Reading text Start Marker
On the 13th of May, 1940, a new Prime Minister stood up to speak in the Palace of Westminster.   It was his first speech to the House of Commons, having replaced the previous leader of the government three days earlier.   As the United Kingdom prepared to enter perhaps the most dangerous period of the war, this is part of what he said:

“I would say to the House as I said to those who have joined this government: I have nothing to offer but blood, toil, tears and sweat. We have before us an ordeal of the most grievous kind. We have before us many, many long months of struggle and of suffering.

You ask, what is our aim? I can answer in one word: Victory. Victory at all costs — Victory in spite of all terror — Victory, however long and hard the road may be, for without victory there is no survival.”

The response to this call to action, and others like it, is part of what we remember today.  The response by ordinary people, a response of strength and courage.  A response that took the call to action seriously, and did something about it.   People responded by shedding blood, tears and sweat.   And in the end that response did lead to victory.
Reading text End Marker
◆ Prompt:
Write out, word for word, the part of the passage on the May 1940 Commons speech that opens with "On the 13th" and ends after "and of suffering.".
Given material Start Marker
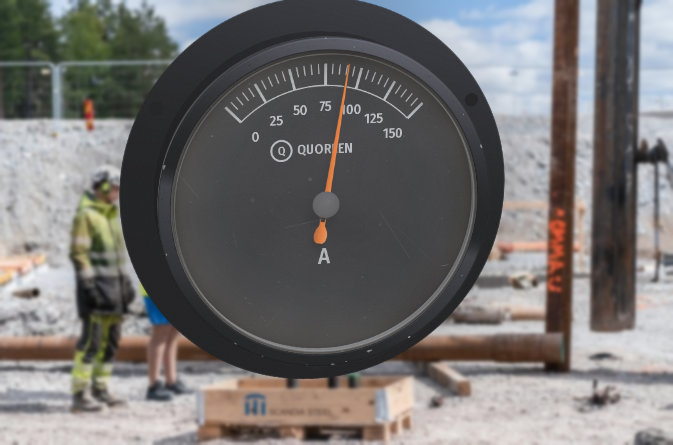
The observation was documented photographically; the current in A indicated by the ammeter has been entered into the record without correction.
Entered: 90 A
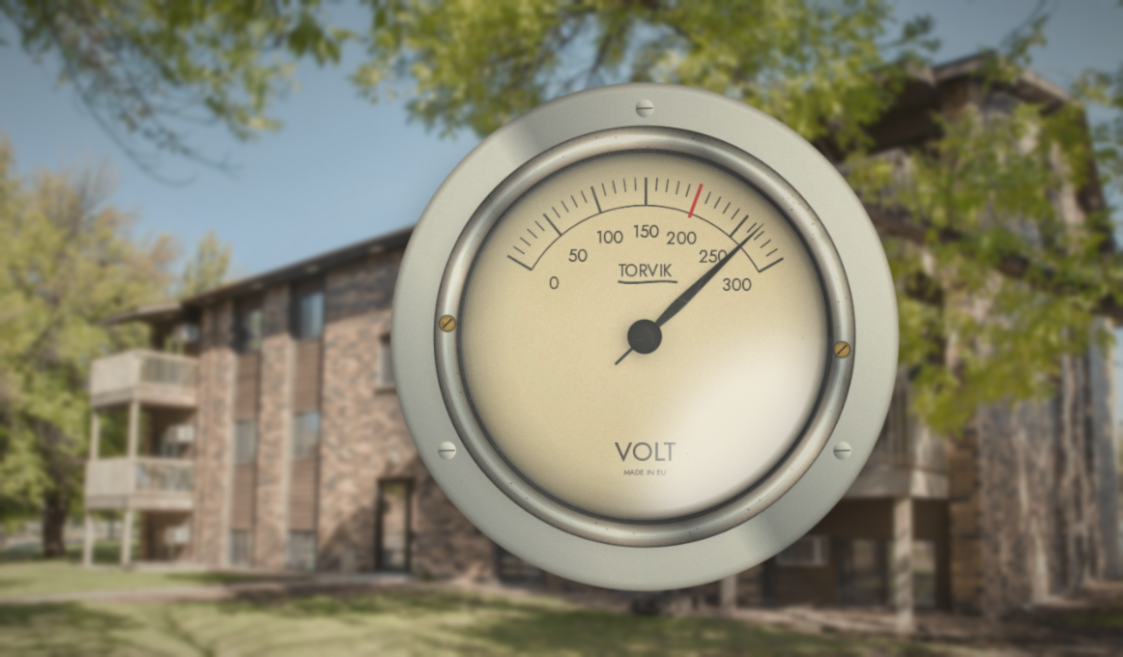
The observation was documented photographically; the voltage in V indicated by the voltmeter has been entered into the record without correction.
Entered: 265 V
Given material End Marker
◆ Final answer:
On the 13th of May, 1940, a new Prime Minister stood up to speak in the Palace of Westminster.   It was his first speech to the House of Commons, having replaced the previous leader of the government three days earlier.   As the United Kingdom prepared to enter perhaps the most dangerous period of the war, this is part of what he said:

“I would say to the House as I said to those who have joined this government: I have nothing to offer but blood, toil, tears and sweat. We have before us an ordeal of the most grievous kind. We have before us many, many long months of struggle and of suffering.